Concentration on Opioid Crisis in Congress

Both the House Ways and Means Committee and the House Energy and Commerce Committee continued work on opioid legislation this week. House Republican leadership is aiming to have an opioid package to the floor by June. On May 16, the Ways and Means Committee passed seven opioid measures. Most of the legislation makes small changes to the Medicare program to prevent future prescription painkiller misuse among seniors and to make addiction treatment more readily available to beneficiaries of the program.

On May 17, the Energy and Commerce Committee marked up 34 opioid-related bills. Most of the legislation asked for studies or reports related to the crisis. Other legislation marked up by the committee included legislation to allow more providers to prescribe medication-assisted therapy, enable Medicaid to pay for up to a month of care in large mental health treatment facilities, and more prescription monitoring.  Federal agencies are also acting to address the crisis. On May 16, the FDA approved the first non-opioid product to treat symptoms of opioid withdrawal.

CMS Releases Drug Dashboards with Medicare Parts B and D Drug Spending Data

CMS updated the Parts B and D drug spending dashboards with 2016 information. For the first time, CMS included year-over-year information on drug pricing and indicated which manufacturers have been increasing their prices. The updated dashboards detail average spending on drugs per dosage unit in 2015 and 2016, the change in average spending per dosage unit from those years, and the annual growth rate in average spending per dosage unit from 2012 to 2016. They also offer data on the total number of Medicare beneficiaries using the drugs in 2016 and the average speeding per beneficiary for Part B and Part D drugs. The 2016 data shows double-digit increases in price for 876 Part D drugs and 145 Part B drugs with 31 drugs increasing by more than 100 percent.

Health-Related Bills Introduced This Week

Rep. Michael Burgess (R-TX) introduced H.R. 5806 to require the Secretary of Health and Human Services to issue guidance with respect to the expedited approval of certain drugs.

Rep. John Shimkus (R-IL) introduced H.R. 5804 to provide for modifications in payment for certain outpatient surgical services.

- RECORDED DATA
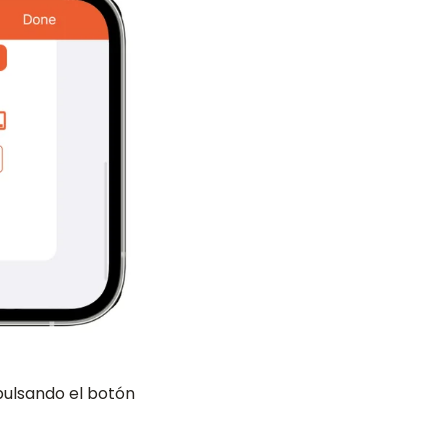
 pulsando el botón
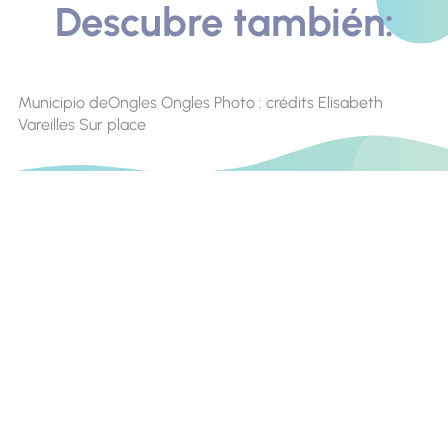
Descubre también:
Municipio deOngles Ongles Photo : crédits Elisabeth
Vareilles Sur place
Contacto
Encuéntranos en
Blog de libros
Blog de ciclismo de montaña
Invest In Alpes de Haute Provence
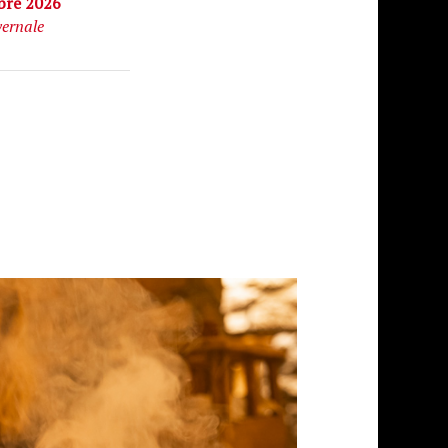
bre 2026
vernale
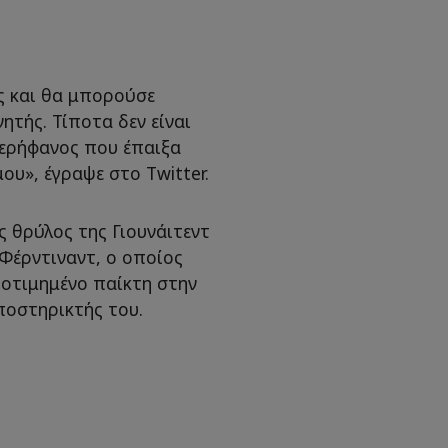
ης και θα μπορούσε
ητής. Τίποτα δεν είναι
περήφανος που έπαιξα
ου», έγραψε στο Twitter.
ς θρύλος της Γιουνάιτεντ
 Φέρντιναντ, ο οποίος
ποτιμημένο παίκτη στην
ποστηρικτής του.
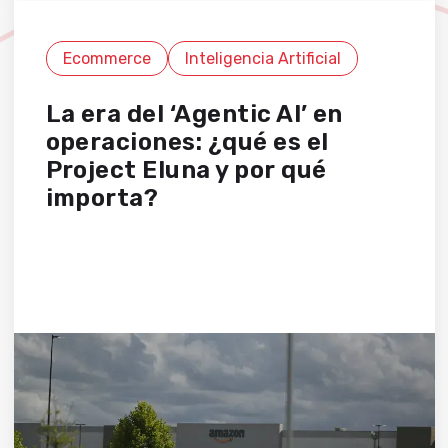
Ecommerce
Inteligencia Artificial
La era del ‘Agentic AI’ en
operaciones: ¿qué es el
Project Eluna y por qué
importa?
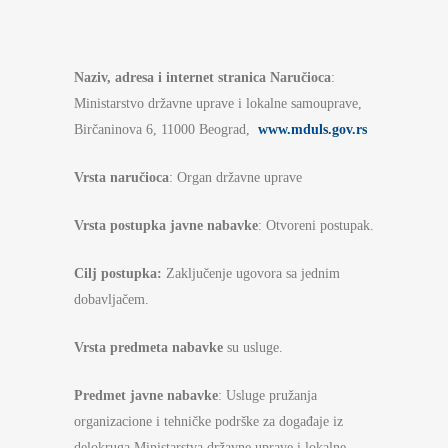
Na
ziv, adresa i internet stranica Naručioca
:
Ministarstvo državne uprave i lokalne samouprave,
Birčaninova 6, 11000 Beograd,
www.mduls.gov.rs
Vrsta naručioca
: Organ državne uprave
Vrsta postupka javne nabavke
: Otvoreni postupak.
Cilj postupka:
Zaključenje ugovora sa jednim
dobavljačem.
Vrsta predmeta nabavke
su usluge.
Predmet javne nabavke
: Usluge pružanja
organizacione i tehničke podrške za događaje iz
delokruga Ministarstva državne uprave i lokalne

- ASSIGNMENT
Extend the weekly health policy roundup on Congress and Medicare, starting after its final sentence.

- RESULT
Sen. Robert P. Casey Jr. (D-PA) introduced S. 2851 to improve regional health care emergency preparedness and response systems

Next Week in Washington

Congress is back for a full legislative work week. On May 22, the Senate HELP Committee is holding a hearing on “The Health Care Workforce: Addressing Shortages and Improving Care.” Also, the House Energy and Commerce Health Subcommittee announced a hearing for Wednesday entitled “Reauthorization of the Children’s Hospital Graduate Medical Education Program.” The hearing will focus on reviewing H.R. 5385, the Children’s Hospital GME Support Reauthorization Act of 2018. H.R. 5385 will reauthorize the Children’s Hospital Graduate Medical Education program for five years.

This Week in Washington in History

1800 – 218 years ago this week,  President John Adams orders the federal government to pack up and leave Philadelphia and set up shop in the nation’s new capital in Washington, D.C. After Congress adjourned its last meeting in Philadelphia on May 15, Adams told his cabinet to make sure Congress and all federal offices were up and running smoothly in their new headquarters by June 15, 1800. Settling in to the White House was a challenge for the new first lady. In December, Abigail Adams wrote to a friend later she had to line dry their clothes in what eventually became the East Room.

1917 – 101 years ago this week, U.S. Congress passes Selective Service Act. Six weeks after the United States formally entered the First World War, the U.S Congress passes the Selective Service Act on May 18, 1917, giving the U.S. president the power to draft soldiers. When he went before Congress to deliver his war message, President Woodrow Wilson had pledged all of his nation’s considerable material resources to help the Allies—France, Britain, Russia and Italy—defeat the Central Powers.